Sanat ve sanatkar arasında çok sıkı ve koparılamaz bir bağ vardır. Çünkü sanatkarın varlığı, isim ve sıfatları ancak sanatı vesilesi ile doğru bir şekilde anlaşılabilir ve öğrenilebilir. İşte bu nedenle dünyada ve kainatta yaratılan sanat ile onun Yaratıcısı arasında birbirini tanımlayan ayna misali tevhit delilleri yansımaları gören gözler için çok büyük delillerdir.
Kainattaki sanat ile onun Sanatkarı arasındaki bu sıkı bağı doğru bir şekilde anlamak ve kavramak için öncelikle insanlar arasındaki sanat ve sanatkar bağını idrak etmemiz gerekiyor. Zira insan Allah’ın halifesi olması nedeni ile Yaratıcının kainat ölçeğinde yapmış olduğu azim fiilleri kendi küçük dar dairesinde yapma yeteneği ile donatılmıştır. Bu nedenle Allah’ın varlığı ile sanatı arasındaki bağı doğru bir şekilde anlamak için insanlar ile onların yaptığı sanat arasındaki ilişkiyi tanımamız lazım.
Şöyle ki:
Bir otomobil mühendisini tanıtır
Şimdi bir otomobil nazara alıyoruz. En son teknoloji ile donatılmış, çok güçlü bir motora sahip bir Mersedes otomobilin gözümüz önünde olduğunu farz ediyoruz.
Öncelikle bu otomobile yüzeysel olarak bir göz gezdirdiğimizde ortada çok güzel ve kullanışlı ve çok faydalı bir sanat eseri görürüz. Bu noktada ilk olarak aklımıza gelen şey bu harika otomobilin mutlaka ki bir mühendis tarafından yapıldığıdır. Yani bu otomobilin kesin olarak bir yapıcısı ve sanatkarı ve mühendisi vardır. Bu olmazsa olmaz ve çok kesin ve reddedilemez bir mantık kuralıdır.

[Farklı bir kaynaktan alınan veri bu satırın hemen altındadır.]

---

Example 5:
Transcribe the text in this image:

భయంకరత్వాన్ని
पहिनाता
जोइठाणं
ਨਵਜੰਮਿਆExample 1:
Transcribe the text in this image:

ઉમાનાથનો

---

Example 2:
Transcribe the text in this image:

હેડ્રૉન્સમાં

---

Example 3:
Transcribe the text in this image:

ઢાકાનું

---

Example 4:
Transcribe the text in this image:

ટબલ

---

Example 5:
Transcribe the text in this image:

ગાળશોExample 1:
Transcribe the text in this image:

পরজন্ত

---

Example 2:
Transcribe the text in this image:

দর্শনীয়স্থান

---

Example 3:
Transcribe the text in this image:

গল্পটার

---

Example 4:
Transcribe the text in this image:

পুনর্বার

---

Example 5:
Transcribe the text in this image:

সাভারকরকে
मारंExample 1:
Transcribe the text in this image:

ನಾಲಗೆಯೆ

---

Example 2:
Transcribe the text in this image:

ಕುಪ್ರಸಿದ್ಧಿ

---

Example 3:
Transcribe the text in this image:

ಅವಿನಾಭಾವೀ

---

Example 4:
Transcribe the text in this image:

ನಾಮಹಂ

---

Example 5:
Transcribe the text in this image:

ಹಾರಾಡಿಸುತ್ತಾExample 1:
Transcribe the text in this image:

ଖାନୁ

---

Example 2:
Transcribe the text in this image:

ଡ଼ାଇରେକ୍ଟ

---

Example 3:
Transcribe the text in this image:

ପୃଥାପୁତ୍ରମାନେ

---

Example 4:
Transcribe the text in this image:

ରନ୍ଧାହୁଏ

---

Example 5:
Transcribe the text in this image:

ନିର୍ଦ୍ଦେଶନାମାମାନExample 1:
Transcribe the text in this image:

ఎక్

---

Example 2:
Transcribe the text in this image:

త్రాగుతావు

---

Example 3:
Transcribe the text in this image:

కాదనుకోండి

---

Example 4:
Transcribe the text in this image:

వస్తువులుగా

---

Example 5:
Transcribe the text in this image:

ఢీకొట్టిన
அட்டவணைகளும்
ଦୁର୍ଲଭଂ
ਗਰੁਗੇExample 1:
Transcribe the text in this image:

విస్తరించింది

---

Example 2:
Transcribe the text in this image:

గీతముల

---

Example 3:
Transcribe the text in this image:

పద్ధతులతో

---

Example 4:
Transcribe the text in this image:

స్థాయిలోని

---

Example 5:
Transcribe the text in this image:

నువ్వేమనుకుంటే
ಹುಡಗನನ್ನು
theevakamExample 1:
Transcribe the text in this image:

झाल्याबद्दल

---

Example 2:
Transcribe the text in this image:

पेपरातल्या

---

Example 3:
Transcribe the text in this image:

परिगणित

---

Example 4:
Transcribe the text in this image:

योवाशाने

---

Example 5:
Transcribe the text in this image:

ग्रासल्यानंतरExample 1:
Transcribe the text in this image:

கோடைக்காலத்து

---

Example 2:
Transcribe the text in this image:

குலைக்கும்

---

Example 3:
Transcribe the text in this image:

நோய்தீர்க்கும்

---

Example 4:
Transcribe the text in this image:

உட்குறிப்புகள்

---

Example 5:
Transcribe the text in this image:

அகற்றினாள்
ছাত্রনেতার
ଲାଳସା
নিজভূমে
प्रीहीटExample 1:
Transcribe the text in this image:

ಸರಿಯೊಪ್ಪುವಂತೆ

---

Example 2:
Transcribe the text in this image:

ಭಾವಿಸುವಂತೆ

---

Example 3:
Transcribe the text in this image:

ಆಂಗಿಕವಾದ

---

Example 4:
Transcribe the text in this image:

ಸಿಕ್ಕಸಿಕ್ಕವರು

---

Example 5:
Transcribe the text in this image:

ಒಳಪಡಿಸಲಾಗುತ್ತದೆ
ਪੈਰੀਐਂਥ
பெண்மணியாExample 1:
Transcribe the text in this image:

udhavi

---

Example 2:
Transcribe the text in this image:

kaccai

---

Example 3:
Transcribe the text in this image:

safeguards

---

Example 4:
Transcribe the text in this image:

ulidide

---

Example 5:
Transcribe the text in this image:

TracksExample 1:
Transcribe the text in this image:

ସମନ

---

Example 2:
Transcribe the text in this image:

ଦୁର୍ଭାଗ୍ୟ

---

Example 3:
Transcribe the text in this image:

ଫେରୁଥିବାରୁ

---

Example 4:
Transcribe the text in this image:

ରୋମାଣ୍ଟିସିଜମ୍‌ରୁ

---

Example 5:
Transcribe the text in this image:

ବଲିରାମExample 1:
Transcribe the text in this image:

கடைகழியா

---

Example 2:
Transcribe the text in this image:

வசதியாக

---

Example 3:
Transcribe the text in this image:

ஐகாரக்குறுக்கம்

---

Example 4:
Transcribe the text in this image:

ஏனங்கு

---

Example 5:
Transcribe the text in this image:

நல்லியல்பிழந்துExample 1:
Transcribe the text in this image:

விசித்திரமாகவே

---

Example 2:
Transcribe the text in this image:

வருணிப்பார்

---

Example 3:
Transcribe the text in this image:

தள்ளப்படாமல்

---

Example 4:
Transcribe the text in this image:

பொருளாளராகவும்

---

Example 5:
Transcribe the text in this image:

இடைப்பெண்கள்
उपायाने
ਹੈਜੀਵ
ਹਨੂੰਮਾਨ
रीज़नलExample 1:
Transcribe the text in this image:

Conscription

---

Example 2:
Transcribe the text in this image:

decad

Şayet siz bu otomobilin öylesine tesadüfen var olduğunu iddia ederseniz bütün akıl sahiplerini kendinize güldürür ve akıl dışı bir iddia ile rezil ve kepaze olursunuz. İşte bu nedenle insanların sanatı hakkında hiçbir şekilde, “bu da tesadüfen olmuş” gibi bir söz duyamazsınız, zaten şimdiye dek böyle bir iddia da yok. En küçük bir toplu iğneden tutun da büyük yapılara, uçaklara, otomobillere ve insanların kullandığı tüm eşyalara kadar her bir sanatın mutlaka ki bir yapıcısı ve sanatkarı vardır. Yani “fiil failsiz olmaz.”
Sanat ile sanatkar arasındaki bu temel bağı izah ettikten sonra sanat üzerinden sanatkarı tanımaya başlayabiliriz. Zira sanat doğrudan sanatkarın hal, sıfat ve isimlerini bize tanıtır.
Mühendisin yeteneği sanatında gözükür
Şimdi otomobile geri dönelim:
O harika otomobilin bir mühendis tarafından yapıldığını kesin olarak kabul ettikten sonra, mühendisin kabiliyetini ve özelliklerini tanımaya başlayalım. Biz o otomobile bakarak en öncelikli olarak mühendisin çok yüksek bir bilgiye sahip olduğunu anlıyoruz. Çünkü sanattaki incelikler ve güzellikler doğrudan o derin ilme işaret ediyor. Bilgi ve ilim olmadan hiçbir şey yapamazsınız. Ardından o mühendisin nafiz bir güce ve kudrete sahip olduğunu anlıyoruz. Güç olmadan hiçbir şeyi vücuda getiremezsiniz.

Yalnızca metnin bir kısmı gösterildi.